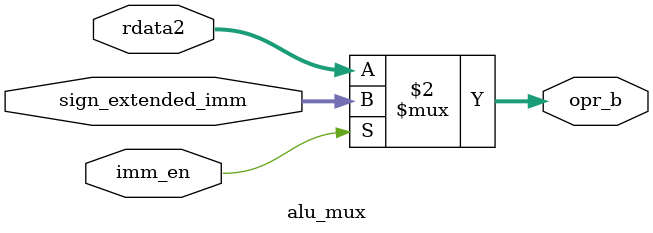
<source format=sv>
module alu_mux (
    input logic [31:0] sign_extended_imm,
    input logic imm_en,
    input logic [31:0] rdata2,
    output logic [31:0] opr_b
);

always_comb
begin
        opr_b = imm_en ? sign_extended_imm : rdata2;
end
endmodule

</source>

++++++++++++++++++++

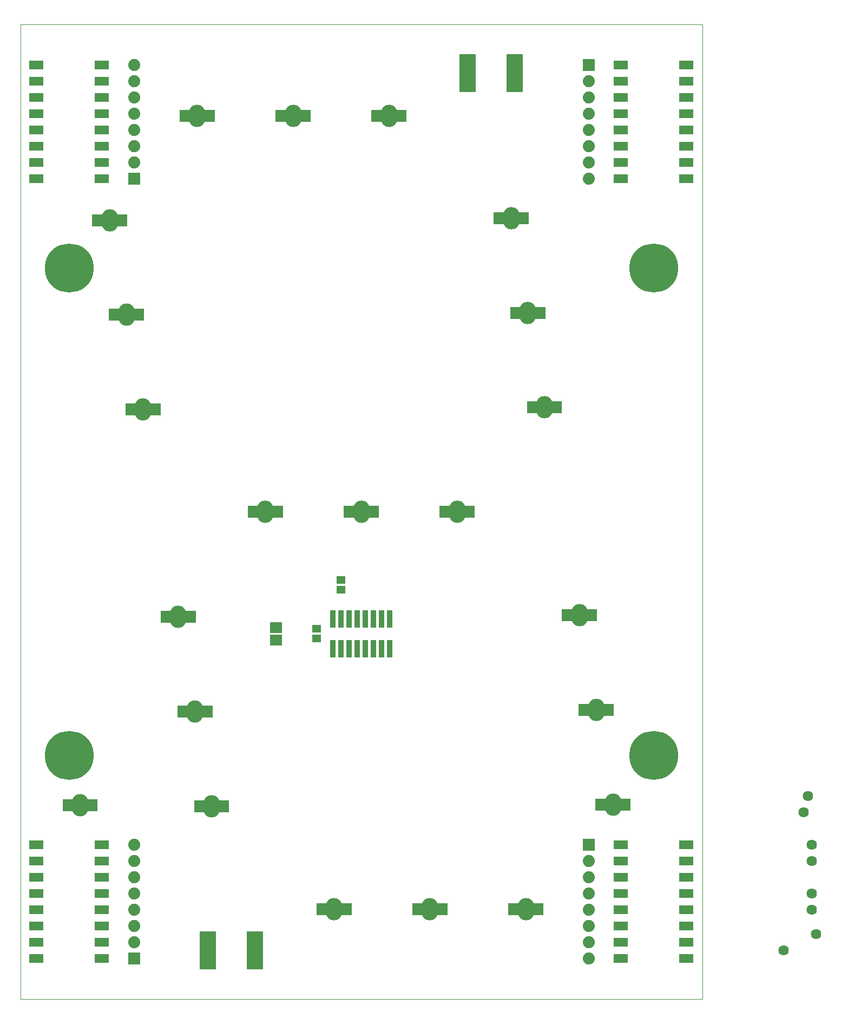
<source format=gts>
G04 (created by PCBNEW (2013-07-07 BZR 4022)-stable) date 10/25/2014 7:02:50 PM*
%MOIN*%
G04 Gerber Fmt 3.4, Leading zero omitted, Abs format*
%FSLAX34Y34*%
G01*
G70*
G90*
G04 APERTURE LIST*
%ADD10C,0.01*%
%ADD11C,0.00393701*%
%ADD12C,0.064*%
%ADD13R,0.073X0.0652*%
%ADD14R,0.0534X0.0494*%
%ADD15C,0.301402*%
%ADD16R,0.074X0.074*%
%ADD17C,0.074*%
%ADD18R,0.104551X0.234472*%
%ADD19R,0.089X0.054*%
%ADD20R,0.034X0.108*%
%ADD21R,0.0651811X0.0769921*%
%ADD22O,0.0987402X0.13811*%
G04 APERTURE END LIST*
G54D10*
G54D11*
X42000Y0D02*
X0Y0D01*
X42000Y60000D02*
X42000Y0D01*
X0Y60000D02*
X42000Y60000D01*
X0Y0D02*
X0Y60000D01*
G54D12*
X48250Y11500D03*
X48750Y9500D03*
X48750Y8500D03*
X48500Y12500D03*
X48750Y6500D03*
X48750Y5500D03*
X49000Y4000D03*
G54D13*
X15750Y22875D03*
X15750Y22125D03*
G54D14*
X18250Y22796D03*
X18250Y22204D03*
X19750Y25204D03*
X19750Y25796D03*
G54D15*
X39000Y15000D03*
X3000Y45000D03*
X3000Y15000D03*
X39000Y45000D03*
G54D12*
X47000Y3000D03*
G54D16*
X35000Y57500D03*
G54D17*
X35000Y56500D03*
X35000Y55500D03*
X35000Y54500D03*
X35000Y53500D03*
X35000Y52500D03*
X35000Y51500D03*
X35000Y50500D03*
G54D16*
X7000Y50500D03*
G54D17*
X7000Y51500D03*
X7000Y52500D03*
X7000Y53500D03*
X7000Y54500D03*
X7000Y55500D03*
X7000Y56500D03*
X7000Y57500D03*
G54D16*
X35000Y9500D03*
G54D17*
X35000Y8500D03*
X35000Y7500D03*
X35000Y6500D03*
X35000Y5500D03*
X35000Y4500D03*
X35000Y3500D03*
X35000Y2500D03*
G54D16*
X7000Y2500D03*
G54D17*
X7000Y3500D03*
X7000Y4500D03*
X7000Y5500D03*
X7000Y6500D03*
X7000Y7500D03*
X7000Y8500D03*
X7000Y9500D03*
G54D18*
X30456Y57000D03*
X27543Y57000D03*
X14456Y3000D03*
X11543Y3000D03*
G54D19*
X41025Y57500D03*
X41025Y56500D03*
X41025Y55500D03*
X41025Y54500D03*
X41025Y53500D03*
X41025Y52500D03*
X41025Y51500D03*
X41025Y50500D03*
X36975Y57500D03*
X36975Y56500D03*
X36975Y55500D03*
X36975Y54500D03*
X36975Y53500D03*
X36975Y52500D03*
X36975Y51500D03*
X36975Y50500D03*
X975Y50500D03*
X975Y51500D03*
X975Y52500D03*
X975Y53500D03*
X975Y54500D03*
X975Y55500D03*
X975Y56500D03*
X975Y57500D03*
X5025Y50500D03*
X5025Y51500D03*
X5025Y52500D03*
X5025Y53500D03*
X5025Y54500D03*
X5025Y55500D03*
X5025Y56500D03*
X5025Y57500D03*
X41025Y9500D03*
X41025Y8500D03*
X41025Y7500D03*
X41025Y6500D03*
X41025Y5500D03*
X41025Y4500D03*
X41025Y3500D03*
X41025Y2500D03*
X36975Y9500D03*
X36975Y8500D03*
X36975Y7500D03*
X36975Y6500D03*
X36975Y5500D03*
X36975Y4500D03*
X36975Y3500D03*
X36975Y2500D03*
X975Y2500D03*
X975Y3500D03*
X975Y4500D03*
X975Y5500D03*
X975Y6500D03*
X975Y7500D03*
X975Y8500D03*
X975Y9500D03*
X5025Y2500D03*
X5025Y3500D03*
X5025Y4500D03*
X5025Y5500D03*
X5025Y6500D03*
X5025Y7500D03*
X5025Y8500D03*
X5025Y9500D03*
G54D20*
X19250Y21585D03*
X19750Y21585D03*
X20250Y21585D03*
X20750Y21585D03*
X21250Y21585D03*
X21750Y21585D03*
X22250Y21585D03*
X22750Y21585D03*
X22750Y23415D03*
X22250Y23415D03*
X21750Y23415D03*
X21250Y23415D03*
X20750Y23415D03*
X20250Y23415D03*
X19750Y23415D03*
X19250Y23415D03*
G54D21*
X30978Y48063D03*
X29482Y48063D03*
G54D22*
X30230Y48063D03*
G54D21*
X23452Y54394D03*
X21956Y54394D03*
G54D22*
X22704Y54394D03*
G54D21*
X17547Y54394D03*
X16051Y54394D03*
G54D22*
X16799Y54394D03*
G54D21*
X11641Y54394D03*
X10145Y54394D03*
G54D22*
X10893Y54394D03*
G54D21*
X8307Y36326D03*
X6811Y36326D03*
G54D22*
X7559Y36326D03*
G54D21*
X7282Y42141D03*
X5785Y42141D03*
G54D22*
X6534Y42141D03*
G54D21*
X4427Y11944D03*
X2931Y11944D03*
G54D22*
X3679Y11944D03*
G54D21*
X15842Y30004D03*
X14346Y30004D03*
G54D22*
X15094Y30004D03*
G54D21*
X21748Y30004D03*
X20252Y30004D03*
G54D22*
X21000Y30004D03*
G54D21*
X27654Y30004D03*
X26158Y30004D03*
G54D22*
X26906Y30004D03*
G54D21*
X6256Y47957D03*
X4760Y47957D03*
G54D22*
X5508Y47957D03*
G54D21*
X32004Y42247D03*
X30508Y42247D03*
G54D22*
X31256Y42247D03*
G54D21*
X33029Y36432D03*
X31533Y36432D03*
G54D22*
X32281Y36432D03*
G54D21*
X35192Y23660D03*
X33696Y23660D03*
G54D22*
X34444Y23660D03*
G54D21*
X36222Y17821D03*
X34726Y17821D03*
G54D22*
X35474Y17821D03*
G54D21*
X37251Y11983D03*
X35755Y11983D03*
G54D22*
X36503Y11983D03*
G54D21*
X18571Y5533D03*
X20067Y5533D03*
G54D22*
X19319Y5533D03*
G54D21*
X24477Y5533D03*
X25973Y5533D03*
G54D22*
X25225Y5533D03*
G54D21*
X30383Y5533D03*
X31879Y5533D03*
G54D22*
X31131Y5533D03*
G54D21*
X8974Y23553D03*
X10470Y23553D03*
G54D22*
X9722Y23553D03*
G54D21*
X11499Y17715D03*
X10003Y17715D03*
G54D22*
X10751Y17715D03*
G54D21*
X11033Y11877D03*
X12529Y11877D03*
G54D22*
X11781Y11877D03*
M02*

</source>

++++++++++++++++++++

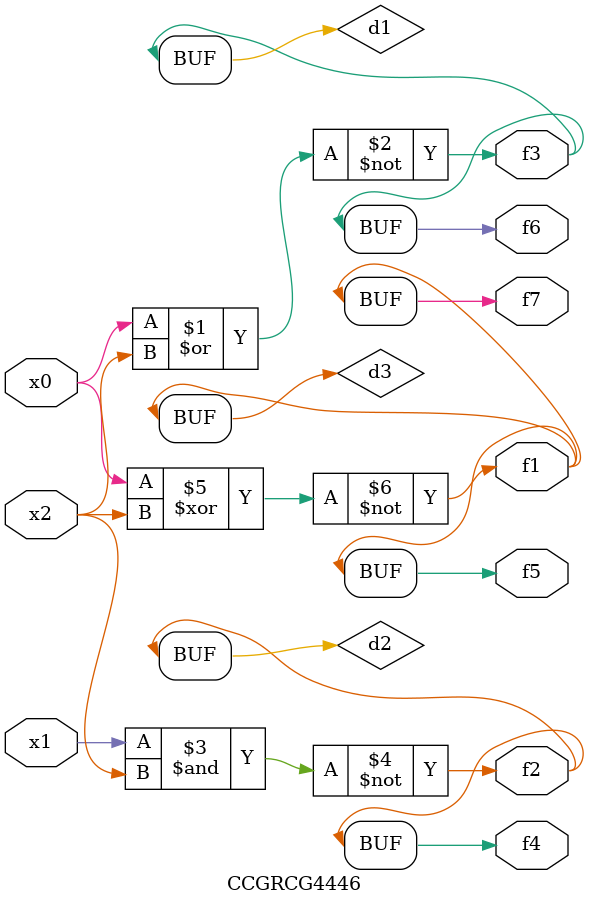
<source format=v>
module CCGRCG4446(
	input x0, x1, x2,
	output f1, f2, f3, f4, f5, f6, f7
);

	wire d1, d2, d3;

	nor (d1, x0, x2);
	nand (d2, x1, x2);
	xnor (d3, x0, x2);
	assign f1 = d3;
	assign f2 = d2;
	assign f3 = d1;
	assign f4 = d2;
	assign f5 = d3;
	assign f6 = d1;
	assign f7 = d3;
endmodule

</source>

++++++++++++++++++++

§ ACTION ITEM
Repeat the entries above verbatim, but only from the line that has "X35000Y55500D03*" down to the line that has "X27543Y57000D03*", inclusive.

§ RESULT
X35000Y55500D03*
X35000Y54500D03*
X35000Y53500D03*
X35000Y52500D03*
X35000Y51500D03*
X35000Y50500D03*
G54D16*
X7000Y50500D03*
G54D17*
X7000Y51500D03*
X7000Y52500D03*
X7000Y53500D03*
X7000Y54500D03*
X7000Y55500D03*
X7000Y56500D03*
X7000Y57500D03*
G54D16*
X35000Y9500D03*
G54D17*
X35000Y8500D03*
X35000Y7500D03*
X35000Y6500D03*
X35000Y5500D03*
X35000Y4500D03*
X35000Y3500D03*
X35000Y2500D03*
G54D16*
X7000Y2500D03*
G54D17*
X7000Y3500D03*
X7000Y4500D03*
X7000Y5500D03*
X7000Y6500D03*
X7000Y7500D03*
X7000Y8500D03*
X7000Y9500D03*
G54D18*
X30456Y57000D03*
X27543Y57000D03*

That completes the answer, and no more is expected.